BRIEF |
Search the listing below for the line containing "thumb mcp: (363, 273)". From there through the line containing "wrist: (398, 80)", transcribe every line exactly, both ends included.

SUPPLIED DATA |
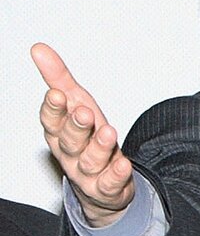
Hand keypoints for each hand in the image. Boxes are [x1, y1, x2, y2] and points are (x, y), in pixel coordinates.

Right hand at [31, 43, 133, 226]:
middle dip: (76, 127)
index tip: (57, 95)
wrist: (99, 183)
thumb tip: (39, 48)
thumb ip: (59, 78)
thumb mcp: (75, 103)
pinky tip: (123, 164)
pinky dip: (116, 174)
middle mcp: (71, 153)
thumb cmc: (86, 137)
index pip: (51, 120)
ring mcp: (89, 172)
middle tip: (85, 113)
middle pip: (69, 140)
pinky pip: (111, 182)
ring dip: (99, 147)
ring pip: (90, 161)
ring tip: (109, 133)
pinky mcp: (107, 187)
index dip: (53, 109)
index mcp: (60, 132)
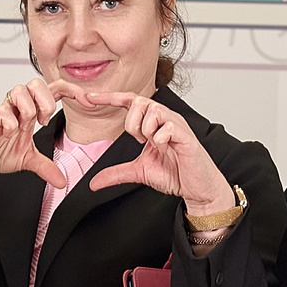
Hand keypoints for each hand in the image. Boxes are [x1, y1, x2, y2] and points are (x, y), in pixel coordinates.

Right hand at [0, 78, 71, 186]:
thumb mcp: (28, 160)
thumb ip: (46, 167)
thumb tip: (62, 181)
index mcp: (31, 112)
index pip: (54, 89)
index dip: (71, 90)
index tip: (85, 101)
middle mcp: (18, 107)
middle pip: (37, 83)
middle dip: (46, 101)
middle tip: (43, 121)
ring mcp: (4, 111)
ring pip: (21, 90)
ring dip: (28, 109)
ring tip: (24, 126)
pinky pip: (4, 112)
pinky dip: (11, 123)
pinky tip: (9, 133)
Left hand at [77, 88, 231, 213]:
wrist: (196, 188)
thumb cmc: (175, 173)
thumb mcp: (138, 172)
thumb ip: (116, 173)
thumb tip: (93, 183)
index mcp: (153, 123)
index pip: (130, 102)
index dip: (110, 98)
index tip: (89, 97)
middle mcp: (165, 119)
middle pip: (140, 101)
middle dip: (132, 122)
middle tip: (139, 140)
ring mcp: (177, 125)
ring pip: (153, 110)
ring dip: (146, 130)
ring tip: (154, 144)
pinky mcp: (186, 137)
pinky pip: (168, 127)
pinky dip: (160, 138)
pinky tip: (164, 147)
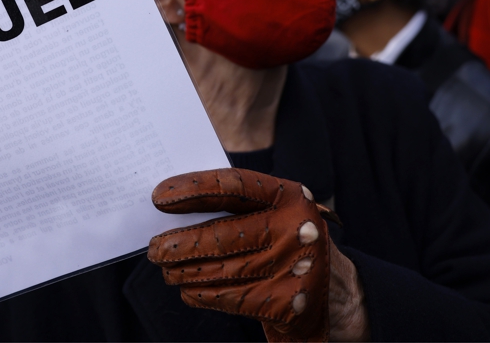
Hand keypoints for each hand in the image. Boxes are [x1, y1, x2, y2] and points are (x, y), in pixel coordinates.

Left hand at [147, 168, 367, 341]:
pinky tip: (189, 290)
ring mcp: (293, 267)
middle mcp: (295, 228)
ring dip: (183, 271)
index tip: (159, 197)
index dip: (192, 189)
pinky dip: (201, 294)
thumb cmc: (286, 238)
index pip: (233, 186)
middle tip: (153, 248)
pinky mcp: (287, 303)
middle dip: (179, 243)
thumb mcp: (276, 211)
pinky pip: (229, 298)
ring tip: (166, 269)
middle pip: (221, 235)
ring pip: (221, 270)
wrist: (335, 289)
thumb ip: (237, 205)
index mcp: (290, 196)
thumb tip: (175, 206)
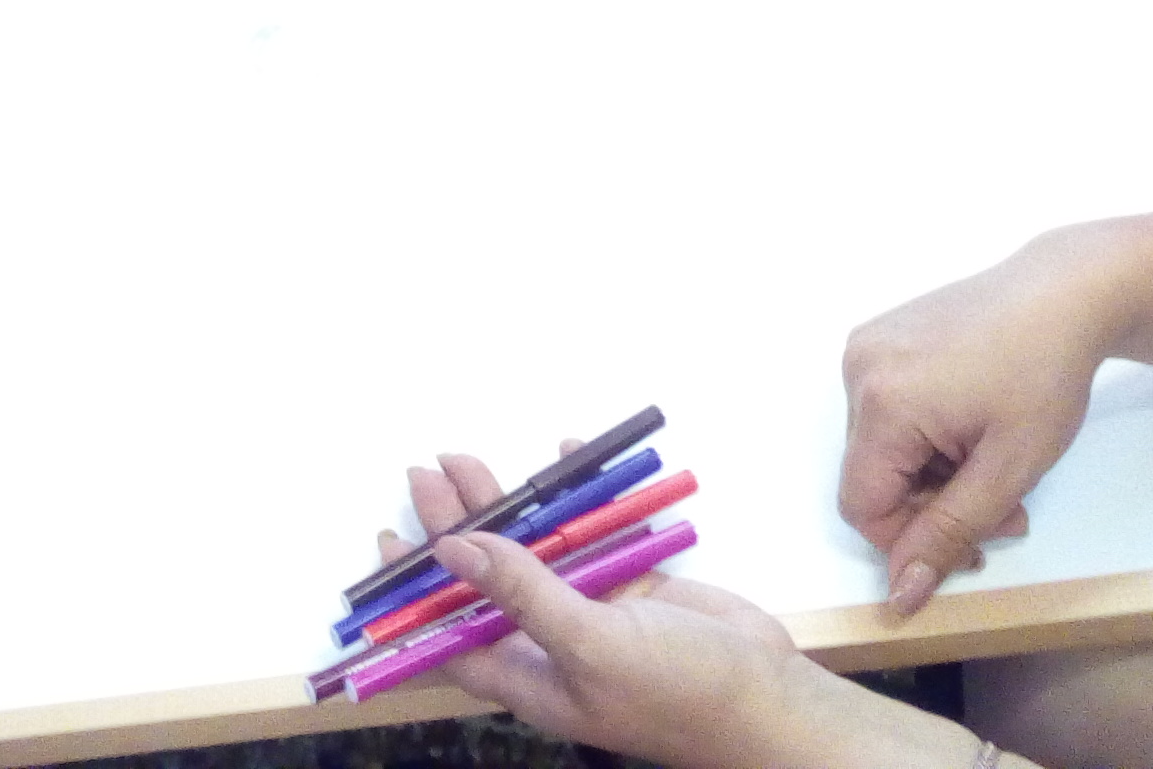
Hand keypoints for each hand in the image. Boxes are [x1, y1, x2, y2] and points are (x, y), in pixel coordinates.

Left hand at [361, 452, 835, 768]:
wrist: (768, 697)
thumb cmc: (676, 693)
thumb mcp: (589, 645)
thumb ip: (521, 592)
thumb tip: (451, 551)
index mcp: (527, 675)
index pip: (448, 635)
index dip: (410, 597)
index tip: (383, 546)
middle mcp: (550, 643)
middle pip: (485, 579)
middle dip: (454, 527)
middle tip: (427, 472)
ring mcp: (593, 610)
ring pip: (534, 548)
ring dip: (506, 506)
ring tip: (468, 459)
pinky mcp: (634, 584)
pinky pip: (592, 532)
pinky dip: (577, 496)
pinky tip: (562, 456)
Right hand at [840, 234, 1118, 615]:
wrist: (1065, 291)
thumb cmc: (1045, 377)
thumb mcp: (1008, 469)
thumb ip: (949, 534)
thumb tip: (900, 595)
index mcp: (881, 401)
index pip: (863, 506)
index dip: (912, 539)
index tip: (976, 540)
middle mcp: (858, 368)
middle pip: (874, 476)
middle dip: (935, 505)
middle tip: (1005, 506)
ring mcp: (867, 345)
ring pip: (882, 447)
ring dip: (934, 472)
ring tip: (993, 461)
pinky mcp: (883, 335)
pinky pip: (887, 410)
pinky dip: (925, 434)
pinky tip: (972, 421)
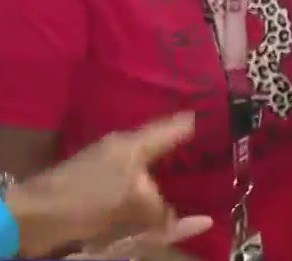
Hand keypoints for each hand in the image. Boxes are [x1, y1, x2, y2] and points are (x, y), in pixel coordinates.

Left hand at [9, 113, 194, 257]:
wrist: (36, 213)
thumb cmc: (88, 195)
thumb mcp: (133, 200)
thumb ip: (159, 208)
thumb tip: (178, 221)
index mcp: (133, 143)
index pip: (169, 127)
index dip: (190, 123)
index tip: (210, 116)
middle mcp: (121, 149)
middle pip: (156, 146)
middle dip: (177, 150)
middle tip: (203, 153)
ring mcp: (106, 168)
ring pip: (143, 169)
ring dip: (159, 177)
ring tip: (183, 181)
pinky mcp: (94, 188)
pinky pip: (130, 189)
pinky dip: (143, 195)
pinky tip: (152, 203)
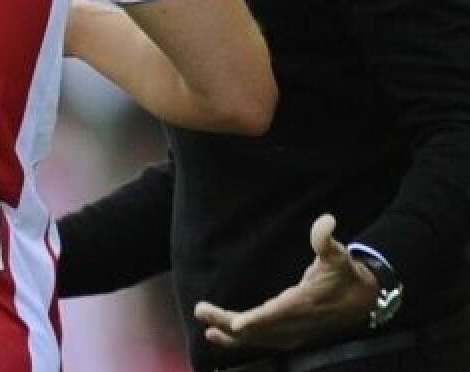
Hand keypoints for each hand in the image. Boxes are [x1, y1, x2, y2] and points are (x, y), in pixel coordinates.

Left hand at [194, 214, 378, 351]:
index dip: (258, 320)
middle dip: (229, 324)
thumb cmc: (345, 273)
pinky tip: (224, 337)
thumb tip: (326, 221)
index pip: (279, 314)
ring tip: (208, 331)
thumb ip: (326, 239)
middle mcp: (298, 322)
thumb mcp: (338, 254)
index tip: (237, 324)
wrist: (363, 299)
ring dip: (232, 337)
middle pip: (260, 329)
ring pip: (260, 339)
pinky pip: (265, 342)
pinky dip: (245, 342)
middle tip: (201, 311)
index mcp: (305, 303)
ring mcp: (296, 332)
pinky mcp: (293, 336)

--

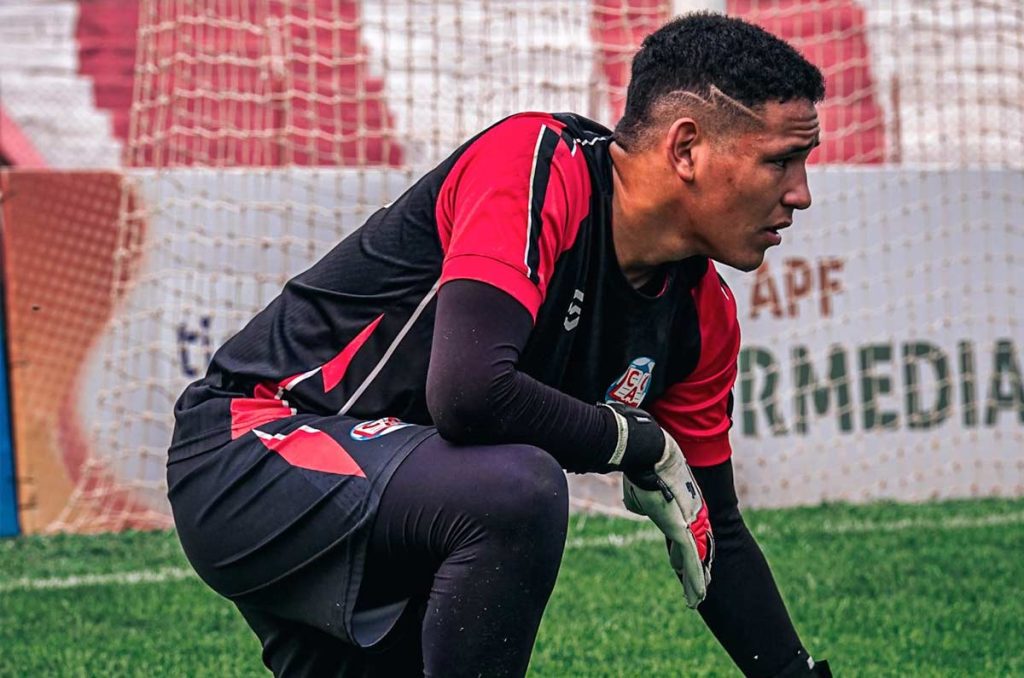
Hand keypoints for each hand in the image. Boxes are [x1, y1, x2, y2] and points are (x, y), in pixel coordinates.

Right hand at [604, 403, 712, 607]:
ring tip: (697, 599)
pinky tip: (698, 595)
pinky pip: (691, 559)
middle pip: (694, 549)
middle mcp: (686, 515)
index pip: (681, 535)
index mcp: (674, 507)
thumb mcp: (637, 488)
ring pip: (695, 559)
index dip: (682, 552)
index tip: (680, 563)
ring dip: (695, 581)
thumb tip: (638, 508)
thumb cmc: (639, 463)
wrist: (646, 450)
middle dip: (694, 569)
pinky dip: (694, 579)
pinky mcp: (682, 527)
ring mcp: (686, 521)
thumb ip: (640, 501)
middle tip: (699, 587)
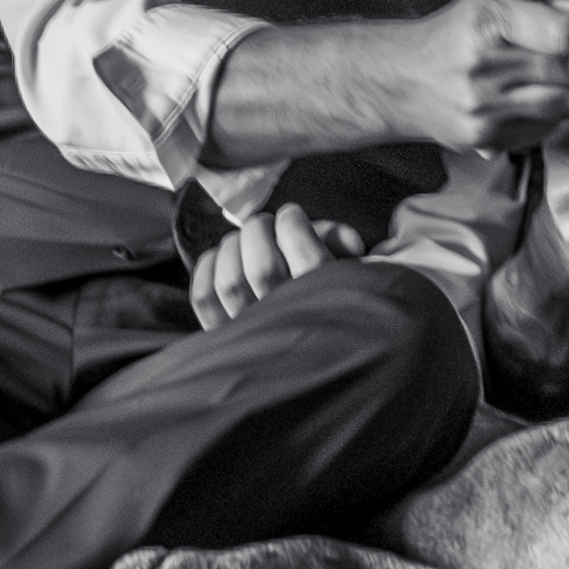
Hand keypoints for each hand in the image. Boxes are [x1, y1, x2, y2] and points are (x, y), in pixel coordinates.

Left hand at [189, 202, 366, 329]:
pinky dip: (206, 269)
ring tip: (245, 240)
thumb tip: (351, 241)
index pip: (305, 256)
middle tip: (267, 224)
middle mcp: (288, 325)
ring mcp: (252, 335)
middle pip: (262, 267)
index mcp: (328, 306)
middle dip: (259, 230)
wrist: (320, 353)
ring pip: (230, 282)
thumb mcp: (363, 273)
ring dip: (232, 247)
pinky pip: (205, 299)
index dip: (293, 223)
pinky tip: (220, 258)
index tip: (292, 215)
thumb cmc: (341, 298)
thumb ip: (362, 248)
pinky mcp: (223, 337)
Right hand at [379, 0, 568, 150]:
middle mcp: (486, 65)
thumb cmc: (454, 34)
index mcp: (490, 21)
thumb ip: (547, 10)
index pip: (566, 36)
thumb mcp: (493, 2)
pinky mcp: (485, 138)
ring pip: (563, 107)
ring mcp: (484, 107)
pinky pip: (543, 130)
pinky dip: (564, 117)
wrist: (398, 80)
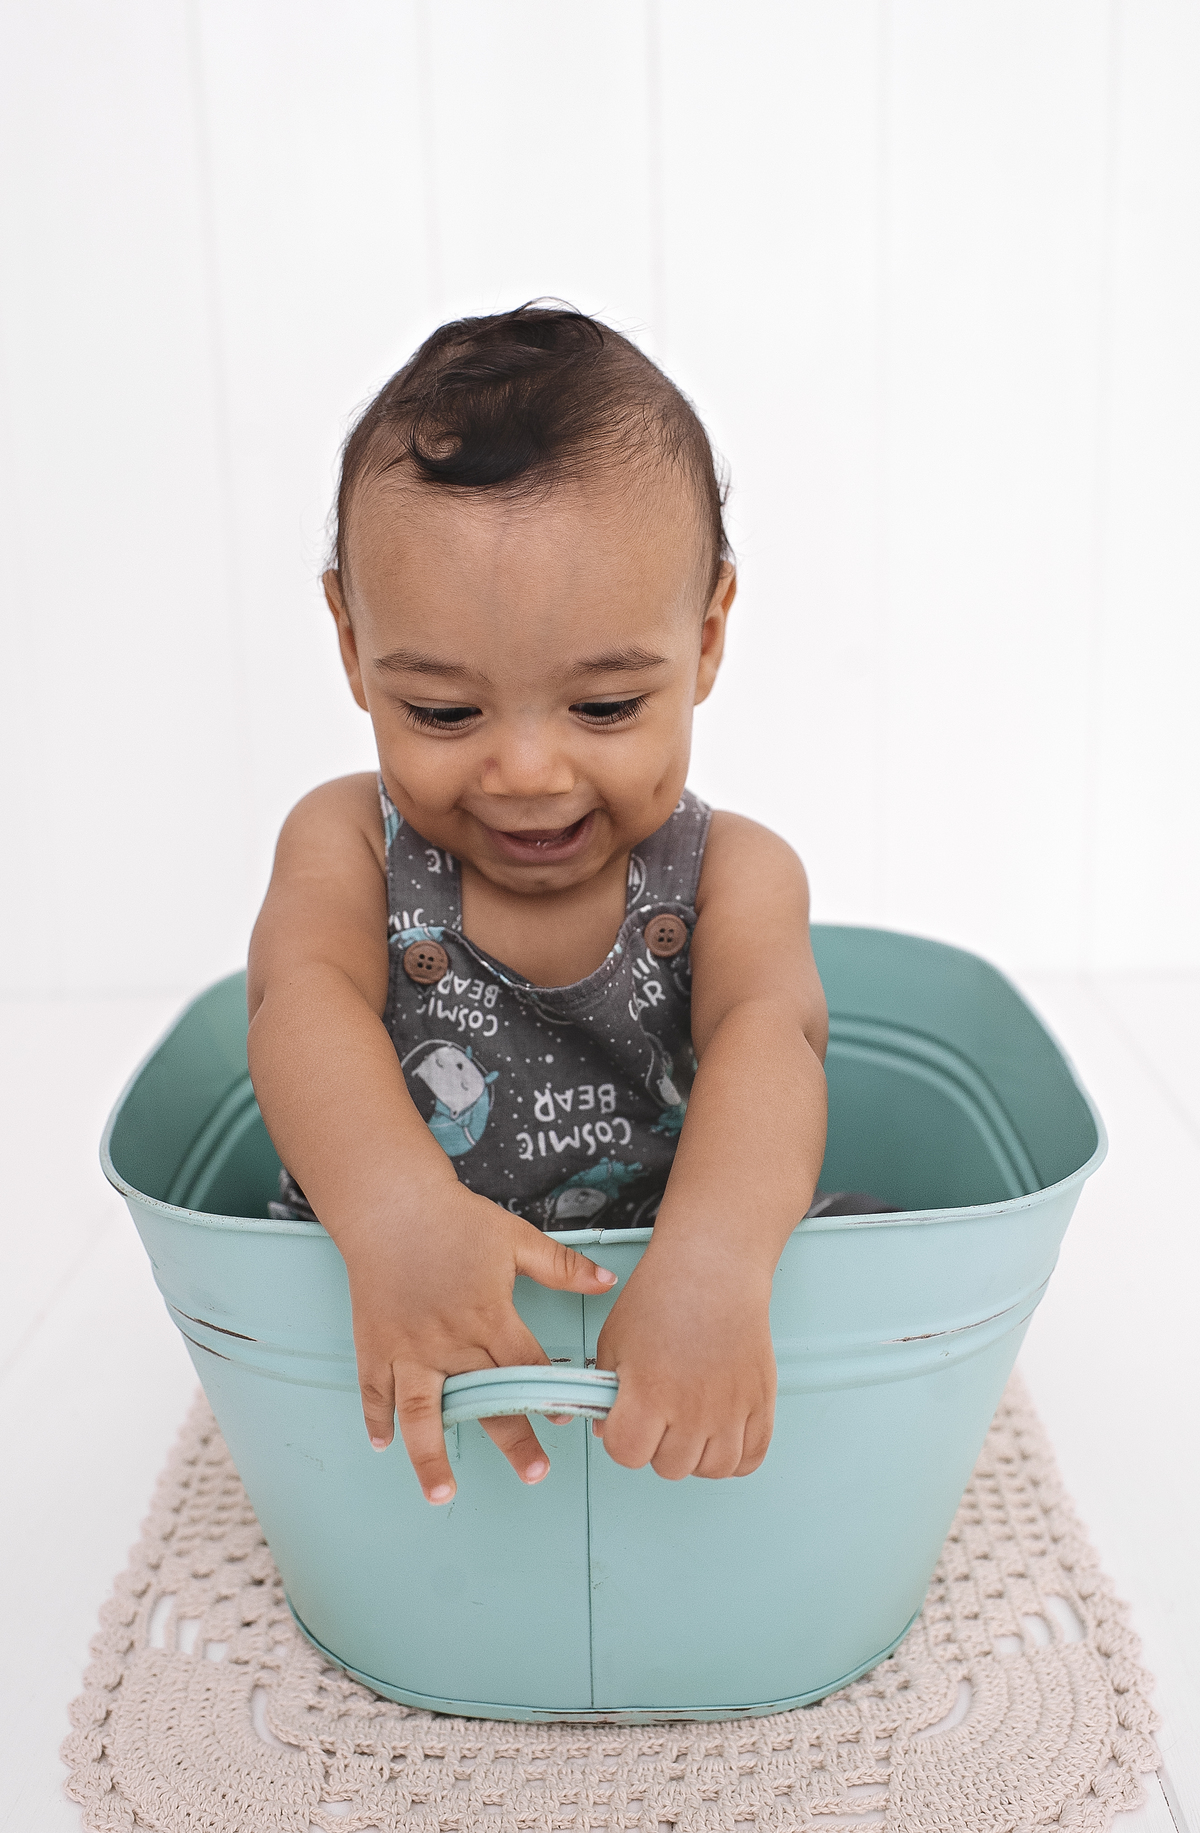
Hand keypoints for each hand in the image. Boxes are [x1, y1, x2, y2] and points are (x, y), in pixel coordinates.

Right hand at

REPLY TO THE EXERCISE |
thumb mcp: (363, 273)
ring dip: (232, 247)
pinky pip: (205, 299)
index dip: (293, 223)
pinky tip: (220, 258)
index tip: (292, 215)
thumb cmc: (341, 298)
thumb ip: (362, 248)
pinky mcp: (223, 337)
Right hand at [379, 0, 568, 150]:
middle mcp: (486, 65)
thumb cmc: (454, 34)
index mcp: (490, 21)
thumb ip: (547, 10)
index pip: (566, 36)
thumb mcp: (493, 2)
pinky mcp: (485, 138)
ring pip: (563, 107)
ring mcp: (484, 107)
pinky pip: (543, 130)
pinky dip: (564, 117)
wrist: (398, 80)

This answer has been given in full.